Japans Oberhauswahlen: Reformer ausgebremst
Die seit vergangenem September in Japan amtierende Reformpartei DPJ erhält einen Denkzettel. Jetzt muss sie mit wechselnden Mehrheiten regieren.
Japans Wähler haben zum zweiten Mal innerhalb eines Jahres die Geduld mit ihren Politikern verloren. Nachdem sie im letzten August über fünf Jahrzehnte Dauerherrschaft der Liberaldemokraten (LDP) beendet hatten, nahmen sie bei der Oberhauswahl am Sonntag der Demokratischen Partei (DPJ) von Premierminister Naoto Kan die Mehrheit in der zweiten Parlamentskammer weg. Damit ist die Dominanz der jungen Reformpartei in Japans Politik schon wieder beendet. Die DPJ kontrolliert zwar noch das wichtigere Unterhaus, aber muss sich nun wechselnde Mehrheiten im Oberhaus suchen. Dort sind alle Gesetze außer dem Haushalt und internationalen Verträgen zustimmungspflichtig. Der von Kan propagierte "dritte Weg", nämlich mit höheren Steuern neue Arbeitsplätze zu finanzieren, lässt sich so nur noch schwer verwirklichen.
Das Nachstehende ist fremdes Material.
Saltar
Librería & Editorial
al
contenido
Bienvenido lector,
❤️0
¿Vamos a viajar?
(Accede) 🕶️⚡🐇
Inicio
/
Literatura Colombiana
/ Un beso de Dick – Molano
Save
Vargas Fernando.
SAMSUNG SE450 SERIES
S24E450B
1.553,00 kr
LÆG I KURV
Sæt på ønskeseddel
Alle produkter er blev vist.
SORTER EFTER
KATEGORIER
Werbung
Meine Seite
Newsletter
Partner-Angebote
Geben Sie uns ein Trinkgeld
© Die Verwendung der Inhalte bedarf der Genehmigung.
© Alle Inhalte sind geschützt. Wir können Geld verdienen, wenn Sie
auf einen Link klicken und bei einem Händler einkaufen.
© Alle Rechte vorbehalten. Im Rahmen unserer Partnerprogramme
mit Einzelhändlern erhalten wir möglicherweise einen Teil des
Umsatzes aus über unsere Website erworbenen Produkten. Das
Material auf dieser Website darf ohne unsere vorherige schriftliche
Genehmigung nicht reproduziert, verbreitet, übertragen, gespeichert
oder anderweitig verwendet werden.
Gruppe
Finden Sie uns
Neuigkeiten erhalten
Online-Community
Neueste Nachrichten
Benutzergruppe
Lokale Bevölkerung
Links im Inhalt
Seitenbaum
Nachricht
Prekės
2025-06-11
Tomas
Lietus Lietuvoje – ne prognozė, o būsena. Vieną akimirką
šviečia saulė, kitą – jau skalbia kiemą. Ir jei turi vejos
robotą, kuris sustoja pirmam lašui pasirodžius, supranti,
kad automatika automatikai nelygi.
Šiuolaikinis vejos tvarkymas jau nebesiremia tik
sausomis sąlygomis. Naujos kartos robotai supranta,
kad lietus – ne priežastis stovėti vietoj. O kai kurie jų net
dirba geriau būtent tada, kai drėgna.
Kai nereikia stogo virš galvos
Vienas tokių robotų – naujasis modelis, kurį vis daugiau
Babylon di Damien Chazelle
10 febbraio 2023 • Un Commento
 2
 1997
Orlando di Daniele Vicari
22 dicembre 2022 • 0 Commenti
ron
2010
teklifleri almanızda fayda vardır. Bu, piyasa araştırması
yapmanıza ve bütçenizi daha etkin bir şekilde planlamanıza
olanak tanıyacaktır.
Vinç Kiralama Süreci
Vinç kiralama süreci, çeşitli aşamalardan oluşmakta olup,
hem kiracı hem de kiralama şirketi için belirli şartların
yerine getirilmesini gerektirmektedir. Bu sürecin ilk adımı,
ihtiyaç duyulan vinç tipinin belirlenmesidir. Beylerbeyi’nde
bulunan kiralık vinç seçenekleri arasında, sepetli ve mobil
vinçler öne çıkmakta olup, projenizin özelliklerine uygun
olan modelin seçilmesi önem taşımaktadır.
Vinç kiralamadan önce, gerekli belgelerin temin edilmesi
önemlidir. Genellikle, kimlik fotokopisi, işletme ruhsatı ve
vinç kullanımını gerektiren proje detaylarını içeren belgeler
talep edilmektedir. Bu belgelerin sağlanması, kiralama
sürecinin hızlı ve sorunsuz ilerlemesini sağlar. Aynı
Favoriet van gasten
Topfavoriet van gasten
Statt der angestrebten 54 Sitze erreichte die DPJ nur 44 Sitze, während die oppositionellen Liberaldemokraten (LDP) mit 51 Sitzen die meisten Stimmen erhielten. LDP-Chef Sadakazu Tanigaki jubelte über dieses Comeback. Doch in Tokio werden die LDP-Gewinne eher als Votum gegen die DPJ verstanden.
Der zweite Wahlgewinner war die neue Reformgruppe "Ihre Partei" des früheren LDP-Generalsekretärs Yoshimi Watanabe. Sie tritt für weniger Staat ein und errang aus dem Stand zehn Sitze. "Die Japaner mögen lieber eine Konsens-Demokratie als eine Herrschaft der Mehrheit", erklärte Shiratori Rei, Präsident des Instituts für Politikstudien, die Stärkung der Opposition.
Premierminister Naoto Kan übernahm spät in der Wahlnacht die Verantwortung für das Debakel. Er hatte aus heiterem Himmel eine höhere Mehrwertsteuer vorgeschlagen, obwohl seine Partei dies bis 2013 ausgeschlossen hatte. Zugleich wollte Kan sich nicht festlegen, wofür das Geld verwandt wird - zum Schuldenabbau, zur Rentensicherung oder zur Arbeitsbeschaffung. Dieses Lavieren schmeckte vielen Wählern nicht. "Ein großer Faktor bei der Niederlage war wohl, dass eine ausreichende Erklärung für die Steuererhöhung fehlte", räumte Kan kleinlaut ein.
Dennoch will der 63-Jährige als Premier weitermachen. Allerdings stehen ihm schwere Zeiten bevor. Zum einen droht Kan eine Revolte in der eigenen Partei: Exgeneralsekretär Ichiro Ozawa möchte ihn bei der Wiederwahl als Parteivorsitzender im September stürzen. Zum anderen will sich keine Partei an der Regierungskoalition aus DPJ und Neuer Volkspartei beteiligen. "Niemand will ein sinkendes Schiff betreten", meinte der Japan-Experte Gerald Curtis in Tokio. Die LDP drängte bereits auf eine Neuwahl des Unterhauses.
Doch Kan will versuchen, je nach Thema Bündnispartner im Oberhaus zu finden. Mit der buddhistischen Komeito-Partei ließe sich der Sozialstaat ausbauen und mit der neuen Reformgruppe "Ihre Partei" die Beamtenmacht verkleinern. DPJ und LDP könnten sich auf geringere Unternehmensteuern einigen. Wahrscheinlicher ist jedoch die Verzögerung und Verwässerung vieler Vorhaben bis hin zum Stillstand.